Flávio Bolsonaro “rouba a cena” e diz que em dois dias fez mais que o PT em 20 anos
Embora o evento fosse para lançar as pré-candidaturas de Moro, Dallagnol e Barros, a grande estrela da noite, inquestionavelmente, foi Flávio Bolsonaro. O pré-candidato a presidente pelo PL foi o nome mais ovacionado pelo público e também o mais mencionado pelos demais políticos em seus discursos, sendo apresentado como o “filho da esperança”. Moro, por sua vez, virou “a voz da Justiça que o Brasil conhece”.
Em seu discurso, Flávio prometeu “resgatar” o Brasil do PT e disse, ainda, que seu pai, o ex-presidente Jair Bolsonaro, é perseguido pelo sistema.
“Toda vez que alguém estiver num momento difícil, for reclamar da vida, lembra de onde o Jair Bolsonaro está. Desde 2018 essa perseguição começou, porque o sistema não suporta ouvir a verdade, não suporta um presidente honesto, que pegou a bandeira do Brasil na lata do lixo e ergueu”, discursou. “Já tentaram matar meu pai com uma facada, mas Deus protegeu meu pai. E eles vão tentar fazer de novo, não tenham dúvidas. Mas isso [candidatura dos Bolsonaro] é projeto de Deus”, emendou ainda ele.
O político também exaltou o encontro que teve com Trump nesta semana, colocando-se como o responsável por fazer os EUA classificarem o PCC e o CV como organizações terroristas. “Enquanto Lula foi lá fazer lobby pelo PCC e CV, nós fomos lá lutar contra eles. Em dois dias fizemos mais que o PT em 20 anos”, disse Flávio.

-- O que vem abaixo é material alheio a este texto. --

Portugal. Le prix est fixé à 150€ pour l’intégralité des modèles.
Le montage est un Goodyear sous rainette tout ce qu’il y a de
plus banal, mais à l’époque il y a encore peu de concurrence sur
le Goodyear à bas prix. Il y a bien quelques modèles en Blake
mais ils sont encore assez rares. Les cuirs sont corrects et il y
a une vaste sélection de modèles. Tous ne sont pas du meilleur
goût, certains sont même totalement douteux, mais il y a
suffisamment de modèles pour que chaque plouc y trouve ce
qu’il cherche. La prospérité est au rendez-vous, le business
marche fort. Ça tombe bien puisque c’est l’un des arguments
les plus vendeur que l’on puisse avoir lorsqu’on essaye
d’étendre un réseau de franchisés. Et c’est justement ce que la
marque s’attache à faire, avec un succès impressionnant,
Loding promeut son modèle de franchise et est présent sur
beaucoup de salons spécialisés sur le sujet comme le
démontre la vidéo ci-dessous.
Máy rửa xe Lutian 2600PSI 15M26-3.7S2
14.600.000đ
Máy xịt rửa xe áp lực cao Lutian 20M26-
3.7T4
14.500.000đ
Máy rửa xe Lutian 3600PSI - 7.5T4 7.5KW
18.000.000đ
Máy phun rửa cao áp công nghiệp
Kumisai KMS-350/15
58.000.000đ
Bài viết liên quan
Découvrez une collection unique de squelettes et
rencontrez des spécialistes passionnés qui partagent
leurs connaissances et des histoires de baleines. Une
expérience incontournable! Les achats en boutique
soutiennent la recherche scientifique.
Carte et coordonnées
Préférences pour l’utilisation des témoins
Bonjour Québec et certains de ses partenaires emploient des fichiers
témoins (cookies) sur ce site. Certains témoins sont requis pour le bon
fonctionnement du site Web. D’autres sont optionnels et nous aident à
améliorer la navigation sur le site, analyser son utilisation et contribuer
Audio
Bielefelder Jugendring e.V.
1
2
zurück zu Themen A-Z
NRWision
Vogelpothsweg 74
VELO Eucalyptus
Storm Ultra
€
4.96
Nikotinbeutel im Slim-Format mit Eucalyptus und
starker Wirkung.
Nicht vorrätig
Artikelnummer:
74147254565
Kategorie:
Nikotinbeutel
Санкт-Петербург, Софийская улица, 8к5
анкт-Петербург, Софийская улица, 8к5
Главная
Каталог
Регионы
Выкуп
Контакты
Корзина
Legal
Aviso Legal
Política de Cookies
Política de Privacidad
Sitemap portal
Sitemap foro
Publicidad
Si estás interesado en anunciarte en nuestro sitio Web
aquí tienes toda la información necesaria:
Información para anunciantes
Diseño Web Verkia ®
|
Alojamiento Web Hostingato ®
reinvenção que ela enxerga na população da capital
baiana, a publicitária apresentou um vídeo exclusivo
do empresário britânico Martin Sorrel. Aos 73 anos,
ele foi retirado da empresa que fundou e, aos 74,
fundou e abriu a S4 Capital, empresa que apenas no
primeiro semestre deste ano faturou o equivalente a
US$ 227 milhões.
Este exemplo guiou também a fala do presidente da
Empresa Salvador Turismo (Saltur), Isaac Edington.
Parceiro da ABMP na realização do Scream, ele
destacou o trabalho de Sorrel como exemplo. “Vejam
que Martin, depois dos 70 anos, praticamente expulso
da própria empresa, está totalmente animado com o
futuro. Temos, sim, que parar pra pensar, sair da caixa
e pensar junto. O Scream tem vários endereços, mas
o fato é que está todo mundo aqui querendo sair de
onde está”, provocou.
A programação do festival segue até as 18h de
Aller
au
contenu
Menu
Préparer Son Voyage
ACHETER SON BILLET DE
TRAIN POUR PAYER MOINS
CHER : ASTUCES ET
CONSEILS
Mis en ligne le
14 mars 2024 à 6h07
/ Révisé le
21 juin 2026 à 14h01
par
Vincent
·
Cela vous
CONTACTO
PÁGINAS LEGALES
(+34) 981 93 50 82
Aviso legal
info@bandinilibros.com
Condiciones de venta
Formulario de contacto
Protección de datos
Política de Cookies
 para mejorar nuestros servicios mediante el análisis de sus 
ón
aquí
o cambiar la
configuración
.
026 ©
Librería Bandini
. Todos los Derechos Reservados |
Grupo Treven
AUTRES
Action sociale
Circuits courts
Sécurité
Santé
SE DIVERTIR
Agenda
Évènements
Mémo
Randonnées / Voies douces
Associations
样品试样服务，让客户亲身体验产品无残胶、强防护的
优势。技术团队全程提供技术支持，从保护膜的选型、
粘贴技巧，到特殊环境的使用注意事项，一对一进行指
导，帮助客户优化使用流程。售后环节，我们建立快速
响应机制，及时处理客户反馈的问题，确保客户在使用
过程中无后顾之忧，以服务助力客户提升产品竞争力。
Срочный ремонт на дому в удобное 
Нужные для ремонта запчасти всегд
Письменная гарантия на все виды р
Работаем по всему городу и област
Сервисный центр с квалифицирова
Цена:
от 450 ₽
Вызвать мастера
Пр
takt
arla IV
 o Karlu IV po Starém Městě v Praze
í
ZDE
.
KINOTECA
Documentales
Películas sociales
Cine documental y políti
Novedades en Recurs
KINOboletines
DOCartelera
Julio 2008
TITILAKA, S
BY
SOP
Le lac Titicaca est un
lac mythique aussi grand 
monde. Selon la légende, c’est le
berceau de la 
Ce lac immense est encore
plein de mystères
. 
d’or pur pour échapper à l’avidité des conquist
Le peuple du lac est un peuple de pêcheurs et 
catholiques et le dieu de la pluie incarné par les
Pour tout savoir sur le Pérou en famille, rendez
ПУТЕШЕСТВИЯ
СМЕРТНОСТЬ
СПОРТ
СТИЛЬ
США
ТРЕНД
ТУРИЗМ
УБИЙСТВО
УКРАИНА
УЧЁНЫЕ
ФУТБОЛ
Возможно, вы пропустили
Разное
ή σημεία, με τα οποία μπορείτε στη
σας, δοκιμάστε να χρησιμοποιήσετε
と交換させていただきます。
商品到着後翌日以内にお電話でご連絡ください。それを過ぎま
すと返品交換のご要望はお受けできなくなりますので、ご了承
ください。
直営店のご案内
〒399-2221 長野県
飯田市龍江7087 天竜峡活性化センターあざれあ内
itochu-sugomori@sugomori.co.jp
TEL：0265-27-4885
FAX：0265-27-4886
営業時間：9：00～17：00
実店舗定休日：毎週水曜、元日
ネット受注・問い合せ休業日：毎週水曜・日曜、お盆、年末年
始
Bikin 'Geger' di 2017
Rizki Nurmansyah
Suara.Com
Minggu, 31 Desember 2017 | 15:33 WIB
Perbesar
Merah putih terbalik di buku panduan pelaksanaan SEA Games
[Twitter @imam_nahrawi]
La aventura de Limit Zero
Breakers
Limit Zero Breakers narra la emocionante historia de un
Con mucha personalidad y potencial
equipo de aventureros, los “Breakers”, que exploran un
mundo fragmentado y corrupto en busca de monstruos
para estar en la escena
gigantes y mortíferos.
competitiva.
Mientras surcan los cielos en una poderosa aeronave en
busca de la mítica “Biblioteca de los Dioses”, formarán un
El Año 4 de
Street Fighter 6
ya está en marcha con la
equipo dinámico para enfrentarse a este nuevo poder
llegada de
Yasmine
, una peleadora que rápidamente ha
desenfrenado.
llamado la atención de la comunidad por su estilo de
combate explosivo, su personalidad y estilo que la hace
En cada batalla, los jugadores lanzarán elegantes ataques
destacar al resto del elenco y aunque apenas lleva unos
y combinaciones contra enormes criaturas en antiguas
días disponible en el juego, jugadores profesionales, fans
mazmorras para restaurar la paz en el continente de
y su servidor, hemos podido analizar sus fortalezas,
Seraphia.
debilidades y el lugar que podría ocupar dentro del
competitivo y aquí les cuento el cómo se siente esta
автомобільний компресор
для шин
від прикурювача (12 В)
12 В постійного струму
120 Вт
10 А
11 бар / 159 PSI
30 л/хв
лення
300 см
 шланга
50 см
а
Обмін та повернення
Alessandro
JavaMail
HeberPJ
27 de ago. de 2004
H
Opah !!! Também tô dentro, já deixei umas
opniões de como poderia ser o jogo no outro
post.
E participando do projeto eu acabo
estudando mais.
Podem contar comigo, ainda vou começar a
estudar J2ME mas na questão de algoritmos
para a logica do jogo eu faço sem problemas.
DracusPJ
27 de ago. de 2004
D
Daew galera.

Ele também comentou ironicamente que só vê dois motivos para Lula e o PT não terem “gostado” da decisão dos norte-americanos. “Ou Lula faz parte das organizações terroristas ou está sendo ameaçado por elas. Se for a segunda opção, Lula, a solução vai ser votar no Flávio Bolsonaro”, afirmou ainda o senador do PL, apostando que a partir do ano que vem “o PT vai voltar pro lugar de insignificância dele e nós não vamos mais falar de PT”.
“Vamos fazer do Paraná uma fortaleza”, promete Moro
Sobre a candidatura ao governo do Estado, Moro disse que vai fazer do Paraná uma “fortaleza”, e que isso não se referiria apenas a uma questão de segurança pública, mas também a uma “fortaleza espiritual”.
“Vamos resgatar que princípios e valores não são caros. Aqui vai ser a terra da prosperidade. Salto de inovação e tecnologia. Vai ser a melhor segurança pública do país. Vamos fazer o Paraná o estado mais seguro da federação. Teremos presídio estadual de segurança máxima e vamos derrotar o crime organizado”, prometeu Moro, afirmando ainda que vai valorizar professores e melhorar a Saúde para acabar com as filas de atendimento, criando uma tabela SUS paranaense para remunerar adequadamente os serviços médicos.
“Vamos fazer do Paraná uma terra livre da corrupção. Ninguém lutou mais contra a corrupção nesse país do que eu. Vamos criar a primeira agência estadual anticorrupção do país. Não vamos fechar os olhos para os escândalos de corrupção aqui no Paraná. Se Brasília virou uma Sodoma e Gomorra, vamos mostrar que aqui é terra de gente honesta, que trabalha e produz”, discursou ainda Moro.
Filipe Barros celebra aniversário no palco
Barros, curiosamente, completou 35 anos nesta sexta-feira, idade mínima para concorrer ao Senado. Sua família, então, subiu ao palco com ele num determinado momento, para cantar parabéns numa versão meio forró, tocada em sanfona.
Já em seu discurso, disse ter o sonho de ver integrantes do MST presos, de ver Lula preso novamente e de também de ver o filho do petista, Lulinha, na cadeia. Segundo ele, com Moro teremos “a República do Paraná, onde petista não se cria”.